Growth in the US Consumer Price Index slowed in December from 7.1% to 6.5%, the core index declined from 6% to 5.7%. Both numbers came out exactly as projected and resulted in a brief spike in volatility on the foreign exchange market.
The slowdown in inflation follows logically from the 5-year Treasury Inflation-Protected Securities (TIPS) chart, which could well be considered a leading indicator of business inflation expectations. The Tips yield is now lower than it was on December 31, which means that businesses see the likelihood of lower inflation in January as well.
In December, the FOMC raised the Federal Funds rate by only 50 basis points. Common sense suggests that a slower rate hike is followed by a pause. Having reached the rate cap, the FOMC will take a step back and analyze the extent to which its tightening has affected the real economy. Specifically, it will analyze incoming data to assess how effective it has been in slowing wage and inflation growth and how much damage it has done to the economy (particularly the unemployment rate). Rates will peak and halt as the Fed mulls over when to start moving down.
The latest data is in favor of the FOMC raising rates by just 25 basis points in February, and that will be the last hike. The dollar is losing the initiative, and it's getting weaker against currencies where the rate peak is not so close will change the yield spread, and not in favor of the dollar. The inflation report is a bearish driver for the dollar.
USDCAD
The Canadian dollar is stuck in a range with no good reason to start a pronounced move against the US dollar, but several factors suggest a downward move. Inflation in Canada is slowing, there has been a sharp increase in employment (+104,000 in December), lower unemployment and continued strong wage growth, indicating both a strong labor market and that Canada is a long way from recession, which further eases the pressure on the Bank of Canada.

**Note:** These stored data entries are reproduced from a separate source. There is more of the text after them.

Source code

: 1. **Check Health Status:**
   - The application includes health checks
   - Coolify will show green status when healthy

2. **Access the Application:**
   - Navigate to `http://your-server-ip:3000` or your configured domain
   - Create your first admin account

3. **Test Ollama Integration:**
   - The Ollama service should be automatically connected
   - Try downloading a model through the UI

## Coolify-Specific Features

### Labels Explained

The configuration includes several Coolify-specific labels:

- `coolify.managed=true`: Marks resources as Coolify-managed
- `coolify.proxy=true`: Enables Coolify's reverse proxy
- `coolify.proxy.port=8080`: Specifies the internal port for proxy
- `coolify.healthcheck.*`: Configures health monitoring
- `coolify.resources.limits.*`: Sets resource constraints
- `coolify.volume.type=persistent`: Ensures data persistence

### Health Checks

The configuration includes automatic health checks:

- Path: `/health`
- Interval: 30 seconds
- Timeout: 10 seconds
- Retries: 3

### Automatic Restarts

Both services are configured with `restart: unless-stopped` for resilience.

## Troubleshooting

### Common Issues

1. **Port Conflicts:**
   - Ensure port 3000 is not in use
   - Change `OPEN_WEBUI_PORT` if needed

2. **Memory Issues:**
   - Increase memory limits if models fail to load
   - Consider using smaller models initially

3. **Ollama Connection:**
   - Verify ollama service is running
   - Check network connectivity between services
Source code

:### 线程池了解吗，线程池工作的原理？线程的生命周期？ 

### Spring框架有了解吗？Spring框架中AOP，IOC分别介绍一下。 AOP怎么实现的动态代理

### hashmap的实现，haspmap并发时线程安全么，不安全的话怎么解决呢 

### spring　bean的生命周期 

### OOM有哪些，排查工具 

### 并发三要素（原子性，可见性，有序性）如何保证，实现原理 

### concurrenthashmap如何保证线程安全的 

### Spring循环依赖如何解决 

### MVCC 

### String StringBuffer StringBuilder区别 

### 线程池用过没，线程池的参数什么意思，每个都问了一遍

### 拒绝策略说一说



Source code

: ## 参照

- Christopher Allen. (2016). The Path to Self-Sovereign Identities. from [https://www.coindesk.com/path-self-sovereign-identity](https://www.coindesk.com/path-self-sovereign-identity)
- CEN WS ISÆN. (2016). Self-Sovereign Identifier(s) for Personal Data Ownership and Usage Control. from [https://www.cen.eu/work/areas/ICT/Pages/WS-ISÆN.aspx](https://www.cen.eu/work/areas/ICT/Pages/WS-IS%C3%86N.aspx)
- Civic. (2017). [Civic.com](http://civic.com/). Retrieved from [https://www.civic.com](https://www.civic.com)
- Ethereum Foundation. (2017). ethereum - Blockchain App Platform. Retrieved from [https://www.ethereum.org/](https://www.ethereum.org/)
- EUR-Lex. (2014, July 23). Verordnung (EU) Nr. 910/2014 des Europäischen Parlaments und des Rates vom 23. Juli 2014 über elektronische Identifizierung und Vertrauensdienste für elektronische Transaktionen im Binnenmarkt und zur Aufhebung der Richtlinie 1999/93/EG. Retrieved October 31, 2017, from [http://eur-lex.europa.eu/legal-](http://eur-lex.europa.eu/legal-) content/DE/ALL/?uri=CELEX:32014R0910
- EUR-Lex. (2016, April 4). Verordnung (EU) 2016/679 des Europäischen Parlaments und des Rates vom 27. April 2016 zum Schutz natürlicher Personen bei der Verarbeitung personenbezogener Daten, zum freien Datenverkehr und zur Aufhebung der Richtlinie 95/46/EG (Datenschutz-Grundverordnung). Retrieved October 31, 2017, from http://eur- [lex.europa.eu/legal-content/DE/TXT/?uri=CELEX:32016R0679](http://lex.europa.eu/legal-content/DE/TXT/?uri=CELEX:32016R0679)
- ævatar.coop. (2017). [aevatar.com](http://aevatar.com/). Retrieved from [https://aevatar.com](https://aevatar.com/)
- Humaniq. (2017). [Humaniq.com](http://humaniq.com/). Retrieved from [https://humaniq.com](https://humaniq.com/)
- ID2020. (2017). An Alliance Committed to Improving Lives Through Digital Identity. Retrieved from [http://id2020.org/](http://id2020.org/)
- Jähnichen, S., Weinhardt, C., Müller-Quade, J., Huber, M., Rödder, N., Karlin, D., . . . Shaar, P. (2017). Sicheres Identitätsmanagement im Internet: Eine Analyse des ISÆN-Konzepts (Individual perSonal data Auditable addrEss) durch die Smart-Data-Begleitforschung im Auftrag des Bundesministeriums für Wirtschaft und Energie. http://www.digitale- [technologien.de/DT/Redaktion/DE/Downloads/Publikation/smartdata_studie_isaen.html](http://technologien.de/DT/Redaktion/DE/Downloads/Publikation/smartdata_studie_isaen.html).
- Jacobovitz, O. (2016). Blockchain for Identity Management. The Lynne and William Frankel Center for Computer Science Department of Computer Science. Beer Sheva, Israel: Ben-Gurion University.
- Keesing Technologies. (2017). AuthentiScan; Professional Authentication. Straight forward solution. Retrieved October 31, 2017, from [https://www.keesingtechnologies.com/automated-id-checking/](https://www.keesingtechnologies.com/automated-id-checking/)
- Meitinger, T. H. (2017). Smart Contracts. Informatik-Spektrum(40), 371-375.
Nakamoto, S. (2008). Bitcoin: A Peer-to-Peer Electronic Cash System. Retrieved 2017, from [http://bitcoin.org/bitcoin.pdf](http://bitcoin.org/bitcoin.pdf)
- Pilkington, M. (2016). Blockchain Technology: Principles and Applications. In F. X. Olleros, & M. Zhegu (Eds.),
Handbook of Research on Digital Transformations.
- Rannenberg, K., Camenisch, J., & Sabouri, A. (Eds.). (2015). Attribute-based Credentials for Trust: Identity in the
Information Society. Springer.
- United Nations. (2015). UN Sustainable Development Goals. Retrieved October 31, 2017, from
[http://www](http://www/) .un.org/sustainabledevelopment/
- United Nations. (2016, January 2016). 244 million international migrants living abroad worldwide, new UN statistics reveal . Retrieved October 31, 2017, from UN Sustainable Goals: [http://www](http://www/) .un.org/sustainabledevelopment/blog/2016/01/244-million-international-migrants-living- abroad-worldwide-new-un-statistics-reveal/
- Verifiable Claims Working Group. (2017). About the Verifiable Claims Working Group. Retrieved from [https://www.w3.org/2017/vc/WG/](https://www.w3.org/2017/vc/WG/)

The net short position in the CAD declined by 263 million to -1.958 billion over the reporting week, the sentiment on the loonie is still bearish, but the settlement price is increasingly turning downward, indicating that the pace of capital movements towards the CAD is strengthening.
As of Thursday evening, moving below the range seems more and more probable, as the slowdown of US inflation also means an increase in demand for risk for the markets. I assume that the USDCAD will start moving towards the nearest 1.3220/30 support area, but movement probably won't be active. The pair could settle below this area if the demand for risk gets more confirmations.
USDJPY
The USDJPY peaked at 151.94 in 2022. This is because the market is fixated on one thing: the monetary policy divergence among the US and Japan, and the yen was depreciating at an increasing rate. The exchange rate reached a point that was well above the estimated fair value of the currency based on purchasing parity, which in turn relied on inflation differentials.
The first speculation about an imminent reversal of the Bank of Japan began to be heard in December. The assumption here is that the BOJ will stop persistently pursuing Quantitative and Qualitative Monetary Easing (QQE) and begin to normalize monetary policy. No one knows when this process will start, but markets expect the Fed to start cutting rates this year and the BOJ under a new governor will begin to normalize policy.
If that happens, conditions will change to the exact opposite. Some Japanese banks are suggesting that the yen will strengthen to the 120/125 level this year, while Mizuho Bank is even more categorical and expects a move to 110.
The JPY net short position rose 938 million to -4.471 billion during the week, but that didn't stop the estimated price from staying below its long-term average.
The expected changes in the monetary policy of the BOJ led to the need to revise the forecast for the yen. Now possible resumption of growth looks unlikely, I expect an update of the recent low at 129.52 and further reduction in USDJPY. The 126.35/55 support area is the target, the probability that the yen will strengthen to this support has significantly increased.